EXERCISE DESCRIPTION |
Take the data below and extract the lines from the one with "334 253 1325" to the one with "413 505 14.17", inclusive, exactly as written.

DATASET RECORDS |
—————
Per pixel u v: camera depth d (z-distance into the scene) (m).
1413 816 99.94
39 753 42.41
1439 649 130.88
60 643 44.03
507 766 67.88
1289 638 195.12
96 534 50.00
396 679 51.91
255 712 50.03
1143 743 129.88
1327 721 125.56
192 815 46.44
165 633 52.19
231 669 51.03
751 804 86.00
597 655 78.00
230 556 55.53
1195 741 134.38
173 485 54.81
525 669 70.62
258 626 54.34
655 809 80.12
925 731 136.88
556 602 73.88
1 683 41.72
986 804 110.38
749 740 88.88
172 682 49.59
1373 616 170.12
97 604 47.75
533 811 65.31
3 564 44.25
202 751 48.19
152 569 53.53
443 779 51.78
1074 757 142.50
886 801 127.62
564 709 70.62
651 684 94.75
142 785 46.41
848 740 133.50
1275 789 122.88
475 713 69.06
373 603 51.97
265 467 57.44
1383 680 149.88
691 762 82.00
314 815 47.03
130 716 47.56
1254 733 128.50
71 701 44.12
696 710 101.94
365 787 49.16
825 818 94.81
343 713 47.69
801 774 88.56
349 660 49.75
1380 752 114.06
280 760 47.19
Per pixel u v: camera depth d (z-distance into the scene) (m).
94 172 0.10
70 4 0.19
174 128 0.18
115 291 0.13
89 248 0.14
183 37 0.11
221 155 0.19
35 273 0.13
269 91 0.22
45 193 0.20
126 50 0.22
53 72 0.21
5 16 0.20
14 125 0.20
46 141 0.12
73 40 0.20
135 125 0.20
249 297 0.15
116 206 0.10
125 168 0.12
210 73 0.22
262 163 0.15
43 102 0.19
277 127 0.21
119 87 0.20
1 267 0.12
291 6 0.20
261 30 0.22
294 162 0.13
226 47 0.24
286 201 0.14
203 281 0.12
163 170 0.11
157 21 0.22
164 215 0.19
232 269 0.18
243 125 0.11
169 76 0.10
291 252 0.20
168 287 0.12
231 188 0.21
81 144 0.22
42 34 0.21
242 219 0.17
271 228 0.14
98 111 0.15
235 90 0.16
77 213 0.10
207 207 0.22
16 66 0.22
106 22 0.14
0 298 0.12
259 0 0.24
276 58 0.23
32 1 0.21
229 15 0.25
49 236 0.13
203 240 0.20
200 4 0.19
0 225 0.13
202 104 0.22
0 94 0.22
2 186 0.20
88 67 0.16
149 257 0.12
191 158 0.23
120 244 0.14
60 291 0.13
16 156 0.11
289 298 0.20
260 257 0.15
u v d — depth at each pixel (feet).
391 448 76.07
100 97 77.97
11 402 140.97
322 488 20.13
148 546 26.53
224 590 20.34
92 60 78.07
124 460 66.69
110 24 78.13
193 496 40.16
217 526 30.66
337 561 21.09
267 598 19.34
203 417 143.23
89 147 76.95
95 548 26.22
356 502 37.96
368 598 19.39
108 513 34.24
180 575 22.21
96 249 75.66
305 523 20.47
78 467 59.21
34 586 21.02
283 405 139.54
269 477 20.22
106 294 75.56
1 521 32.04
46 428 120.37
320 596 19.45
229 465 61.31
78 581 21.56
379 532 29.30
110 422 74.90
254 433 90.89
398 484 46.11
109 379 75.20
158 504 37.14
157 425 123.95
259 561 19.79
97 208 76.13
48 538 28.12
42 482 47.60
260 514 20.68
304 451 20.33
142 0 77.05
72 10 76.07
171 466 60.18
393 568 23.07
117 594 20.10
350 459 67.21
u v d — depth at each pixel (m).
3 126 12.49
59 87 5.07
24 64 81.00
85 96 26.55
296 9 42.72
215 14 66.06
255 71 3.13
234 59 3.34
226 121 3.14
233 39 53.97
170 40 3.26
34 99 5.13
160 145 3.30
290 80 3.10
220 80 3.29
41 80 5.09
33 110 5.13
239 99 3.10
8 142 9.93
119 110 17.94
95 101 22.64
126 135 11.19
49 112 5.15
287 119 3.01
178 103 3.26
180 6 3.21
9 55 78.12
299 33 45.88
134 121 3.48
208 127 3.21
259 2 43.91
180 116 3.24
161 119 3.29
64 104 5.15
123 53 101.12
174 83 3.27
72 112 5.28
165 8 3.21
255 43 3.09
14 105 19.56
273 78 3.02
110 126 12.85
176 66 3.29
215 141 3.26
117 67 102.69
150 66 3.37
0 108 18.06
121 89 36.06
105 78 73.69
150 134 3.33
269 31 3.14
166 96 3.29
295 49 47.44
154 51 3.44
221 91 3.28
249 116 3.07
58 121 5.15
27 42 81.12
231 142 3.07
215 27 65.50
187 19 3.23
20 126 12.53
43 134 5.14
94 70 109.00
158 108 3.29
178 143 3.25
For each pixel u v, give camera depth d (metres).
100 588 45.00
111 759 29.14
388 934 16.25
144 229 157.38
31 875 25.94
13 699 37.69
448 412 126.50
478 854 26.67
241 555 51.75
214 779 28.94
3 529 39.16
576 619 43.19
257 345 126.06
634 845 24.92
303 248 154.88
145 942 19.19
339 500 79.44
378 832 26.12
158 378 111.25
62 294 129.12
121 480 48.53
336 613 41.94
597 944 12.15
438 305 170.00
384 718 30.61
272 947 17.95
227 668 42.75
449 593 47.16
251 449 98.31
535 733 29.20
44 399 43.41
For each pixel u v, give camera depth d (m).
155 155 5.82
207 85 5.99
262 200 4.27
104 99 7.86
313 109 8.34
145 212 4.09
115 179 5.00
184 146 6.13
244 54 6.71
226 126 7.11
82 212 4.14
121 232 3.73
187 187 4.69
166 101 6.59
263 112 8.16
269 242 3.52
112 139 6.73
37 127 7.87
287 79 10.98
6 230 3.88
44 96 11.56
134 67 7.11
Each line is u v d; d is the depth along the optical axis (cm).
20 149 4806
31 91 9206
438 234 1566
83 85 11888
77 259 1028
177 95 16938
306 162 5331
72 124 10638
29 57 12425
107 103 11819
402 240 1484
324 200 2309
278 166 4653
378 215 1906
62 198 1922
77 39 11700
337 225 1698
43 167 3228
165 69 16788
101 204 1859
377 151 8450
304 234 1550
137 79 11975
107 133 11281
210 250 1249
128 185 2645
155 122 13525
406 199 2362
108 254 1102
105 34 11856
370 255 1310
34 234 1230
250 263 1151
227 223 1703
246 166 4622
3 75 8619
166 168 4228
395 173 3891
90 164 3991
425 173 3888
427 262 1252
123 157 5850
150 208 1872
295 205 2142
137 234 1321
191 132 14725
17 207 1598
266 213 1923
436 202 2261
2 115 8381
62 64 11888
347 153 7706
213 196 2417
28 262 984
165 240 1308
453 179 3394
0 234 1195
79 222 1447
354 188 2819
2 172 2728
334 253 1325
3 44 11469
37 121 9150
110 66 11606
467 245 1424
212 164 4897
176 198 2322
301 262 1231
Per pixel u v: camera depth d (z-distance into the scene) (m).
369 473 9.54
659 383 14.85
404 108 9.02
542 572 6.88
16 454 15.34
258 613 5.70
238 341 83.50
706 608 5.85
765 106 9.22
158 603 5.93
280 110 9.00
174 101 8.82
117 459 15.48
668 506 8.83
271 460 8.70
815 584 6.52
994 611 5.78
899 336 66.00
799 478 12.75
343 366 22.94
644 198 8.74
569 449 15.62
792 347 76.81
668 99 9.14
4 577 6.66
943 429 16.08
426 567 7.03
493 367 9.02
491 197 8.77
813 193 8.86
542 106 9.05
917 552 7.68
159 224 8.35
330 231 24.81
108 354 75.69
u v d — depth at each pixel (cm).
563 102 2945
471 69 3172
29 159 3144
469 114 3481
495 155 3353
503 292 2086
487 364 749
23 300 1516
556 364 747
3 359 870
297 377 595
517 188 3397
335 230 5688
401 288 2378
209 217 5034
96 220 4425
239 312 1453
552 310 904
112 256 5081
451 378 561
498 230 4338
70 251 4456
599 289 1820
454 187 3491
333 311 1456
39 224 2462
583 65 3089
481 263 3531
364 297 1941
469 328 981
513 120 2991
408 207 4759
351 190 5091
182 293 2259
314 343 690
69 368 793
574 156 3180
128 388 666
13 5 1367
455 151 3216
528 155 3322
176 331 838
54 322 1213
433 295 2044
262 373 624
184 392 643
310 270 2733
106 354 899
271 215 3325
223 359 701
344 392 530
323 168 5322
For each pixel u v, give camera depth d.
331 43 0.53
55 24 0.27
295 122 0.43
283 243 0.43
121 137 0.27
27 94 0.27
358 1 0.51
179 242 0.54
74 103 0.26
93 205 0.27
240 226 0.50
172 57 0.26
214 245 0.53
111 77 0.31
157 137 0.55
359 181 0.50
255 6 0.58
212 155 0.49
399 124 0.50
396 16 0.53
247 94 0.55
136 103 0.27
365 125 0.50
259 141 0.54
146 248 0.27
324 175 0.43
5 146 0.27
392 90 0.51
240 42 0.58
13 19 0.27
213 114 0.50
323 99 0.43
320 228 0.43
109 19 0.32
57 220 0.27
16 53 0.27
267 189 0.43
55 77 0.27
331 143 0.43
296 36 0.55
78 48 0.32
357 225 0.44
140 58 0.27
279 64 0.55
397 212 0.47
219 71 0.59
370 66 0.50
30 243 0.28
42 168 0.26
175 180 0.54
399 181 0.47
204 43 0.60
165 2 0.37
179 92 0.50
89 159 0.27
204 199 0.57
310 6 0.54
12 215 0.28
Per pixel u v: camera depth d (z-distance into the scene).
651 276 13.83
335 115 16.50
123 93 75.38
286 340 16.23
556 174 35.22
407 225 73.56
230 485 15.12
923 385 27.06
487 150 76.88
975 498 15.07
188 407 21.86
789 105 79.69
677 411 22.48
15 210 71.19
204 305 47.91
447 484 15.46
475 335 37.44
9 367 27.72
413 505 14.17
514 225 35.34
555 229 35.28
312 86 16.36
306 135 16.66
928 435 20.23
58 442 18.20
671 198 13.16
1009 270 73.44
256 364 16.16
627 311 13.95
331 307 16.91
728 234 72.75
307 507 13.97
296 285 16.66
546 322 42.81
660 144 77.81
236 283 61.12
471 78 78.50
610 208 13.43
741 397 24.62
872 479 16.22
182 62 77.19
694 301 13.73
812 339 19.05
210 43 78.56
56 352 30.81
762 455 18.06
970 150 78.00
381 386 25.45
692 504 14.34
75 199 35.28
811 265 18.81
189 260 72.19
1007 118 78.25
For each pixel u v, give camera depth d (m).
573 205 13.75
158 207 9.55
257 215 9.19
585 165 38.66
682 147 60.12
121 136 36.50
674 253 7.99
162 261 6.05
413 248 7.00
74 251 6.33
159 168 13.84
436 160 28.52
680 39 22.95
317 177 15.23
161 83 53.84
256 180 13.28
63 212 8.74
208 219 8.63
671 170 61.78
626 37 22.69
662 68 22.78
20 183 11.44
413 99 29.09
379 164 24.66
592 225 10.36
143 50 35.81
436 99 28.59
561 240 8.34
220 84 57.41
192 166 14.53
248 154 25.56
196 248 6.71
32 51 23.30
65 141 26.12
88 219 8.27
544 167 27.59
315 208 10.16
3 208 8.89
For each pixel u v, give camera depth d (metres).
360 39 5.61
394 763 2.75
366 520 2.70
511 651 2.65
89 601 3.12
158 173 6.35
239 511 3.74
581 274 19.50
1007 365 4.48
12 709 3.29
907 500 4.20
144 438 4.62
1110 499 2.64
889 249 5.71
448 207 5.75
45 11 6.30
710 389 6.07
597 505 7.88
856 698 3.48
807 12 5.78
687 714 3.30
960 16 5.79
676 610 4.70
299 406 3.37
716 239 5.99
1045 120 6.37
—————
TASK OUTPUT |
334 253 1325
3 44 11469
37 121 9150
110 66 11606
467 245 1424
212 164 4897
176 198 2322
301 262 1231
Per pixel u v: camera depth d (z-distance into the scene) (m).
369 473 9.54
659 383 14.85
404 108 9.02
542 572 6.88
16 454 15.34
258 613 5.70
238 341 83.50
706 608 5.85
765 106 9.22
158 603 5.93
280 110 9.00
174 101 8.82
117 459 15.48
668 506 8.83
271 460 8.70
815 584 6.52
994 611 5.78
899 336 66.00
799 478 12.75
343 366 22.94
644 198 8.74
569 449 15.62
792 347 76.81
668 99 9.14
4 577 6.66
943 429 16.08
426 567 7.03
493 367 9.02
491 197 8.77
813 193 8.86
542 106 9.05
917 552 7.68
159 224 8.35
330 231 24.81
108 354 75.69
u v d — depth at each pixel (cm).
563 102 2945
471 69 3172
29 159 3144
469 114 3481
495 155 3353
503 292 2086
487 364 749
23 300 1516
556 364 747
3 359 870
297 377 595
517 188 3397
335 230 5688
401 288 2378
209 217 5034
96 220 4425
239 312 1453
552 310 904
112 256 5081
451 378 561
498 230 4338
70 251 4456
599 289 1820
454 187 3491
333 311 1456
39 224 2462
583 65 3089
481 263 3531
364 297 1941
469 328 981
513 120 2991
408 207 4759
351 190 5091
182 293 2259
314 343 690
69 368 793
574 156 3180
128 388 666
13 5 1367
455 151 3216
528 155 3322
176 331 838
54 322 1213
433 295 2044
262 373 624
184 392 643
310 270 2733
106 354 899
271 215 3325
223 359 701
344 392 530
323 168 5322
For each pixel u v, give camera depth d.
331 43 0.53
55 24 0.27
295 122 0.43
283 243 0.43
121 137 0.27
27 94 0.27
358 1 0.51
179 242 0.54
74 103 0.26
93 205 0.27
240 226 0.50
172 57 0.26
214 245 0.53
111 77 0.31
157 137 0.55
359 181 0.50
255 6 0.58
212 155 0.49
399 124 0.50
396 16 0.53
247 94 0.55
136 103 0.27
365 125 0.50
259 141 0.54
146 248 0.27
324 175 0.43
5 146 0.27
392 90 0.51
240 42 0.58
13 19 0.27
213 114 0.50
323 99 0.43
320 228 0.43
109 19 0.32
57 220 0.27
16 53 0.27
267 189 0.43
55 77 0.27
331 143 0.43
296 36 0.55
78 48 0.32
357 225 0.44
140 58 0.27
279 64 0.55
397 212 0.47
219 71 0.59
370 66 0.50
30 243 0.28
42 168 0.26
175 180 0.54
399 181 0.47
204 43 0.60
165 2 0.37
179 92 0.50
89 159 0.27
204 199 0.57
310 6 0.54
12 215 0.28
Per pixel u v: camera depth d (z-distance into the scene).
651 276 13.83
335 115 16.50
123 93 75.38
286 340 16.23
556 174 35.22
407 225 73.56
230 485 15.12
923 385 27.06
487 150 76.88
975 498 15.07
188 407 21.86
789 105 79.69
677 411 22.48
15 210 71.19
204 305 47.91
447 484 15.46
475 335 37.44
9 367 27.72
413 505 14.17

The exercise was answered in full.